NORTHUMBERLAND is a county of generous limits as well as of character and distinction far above the common. For the entire space of its greatest length – which runs north and south, speaking freely, or from the Tweed to the Roman Wall and the South Tyne – a deep belt against its western frontier, spread the solitudes of Cheviot. Here, as in South Wales, is a vast watershed, covering a little matter of 700 or 800 square miles of silent mountain and moorland, not to reckon its overlap into Roxburgh and Cumberland, which, like the other, the outside world knows absolutely nothing about. Crossing the head waters of the South Tyne and the Eastern Derwent, which last divides Durham and Northumberland, the Cheviot range (not locally thus designated for the whole distance) merges at length into the Durham moors on the one hand and the Pennines on the other. A fine block of mountain solitude this, and, judged by our English standards, of really vast extent, as well as of worthy altitude; for the “Great Cheviot” on the north is 2700 feet, and Cross Fell on the Pennines, a range familiar in the distance, at any rate, to Lake tourists, is higher still. Humped up between the Irish Channel and the North Sea these highlands pour their waters copiously to the right and left through the intervening low country into either ocean.
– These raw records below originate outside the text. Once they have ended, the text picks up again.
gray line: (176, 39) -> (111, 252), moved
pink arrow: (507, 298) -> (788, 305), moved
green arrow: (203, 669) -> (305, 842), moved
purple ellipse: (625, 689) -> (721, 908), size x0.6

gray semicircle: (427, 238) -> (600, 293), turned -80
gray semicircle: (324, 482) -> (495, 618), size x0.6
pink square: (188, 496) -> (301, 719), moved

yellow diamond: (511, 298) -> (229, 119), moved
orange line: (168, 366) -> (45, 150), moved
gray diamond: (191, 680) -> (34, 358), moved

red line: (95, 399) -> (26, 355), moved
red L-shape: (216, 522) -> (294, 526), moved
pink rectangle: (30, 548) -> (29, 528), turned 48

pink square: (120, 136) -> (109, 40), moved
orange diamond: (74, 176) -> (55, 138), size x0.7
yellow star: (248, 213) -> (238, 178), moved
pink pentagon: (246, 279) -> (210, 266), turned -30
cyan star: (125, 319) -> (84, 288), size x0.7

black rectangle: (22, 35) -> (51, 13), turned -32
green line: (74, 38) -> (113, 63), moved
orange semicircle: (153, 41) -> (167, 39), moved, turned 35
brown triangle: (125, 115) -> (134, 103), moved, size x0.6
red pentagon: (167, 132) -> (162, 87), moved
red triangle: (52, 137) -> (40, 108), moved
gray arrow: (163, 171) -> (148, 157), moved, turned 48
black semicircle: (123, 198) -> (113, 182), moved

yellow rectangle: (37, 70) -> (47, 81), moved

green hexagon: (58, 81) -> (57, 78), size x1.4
Eastward go the North and South Tyne, the Allen, the Wandsbeck, the Aln, the Coquet, and the Till, the last alone swerving northward, and, as every one who knows their Scott will remember, flowing by Flodden Field into the Tweed. Most of its farther waters flow westward into Scotland, save the Eden and the Irthling, while the Liddel at any rate touches Cumbrian soil. One may remember, too, that Northumberland owns the right bank of Tweed for its last 20 miles, and both banks at its mouth. But one turns to the Tyne instinctively – though Durham has claims upon one shore in its final uproarious stages – as the typical, as it is much the greatest, of Northumbrian rivers.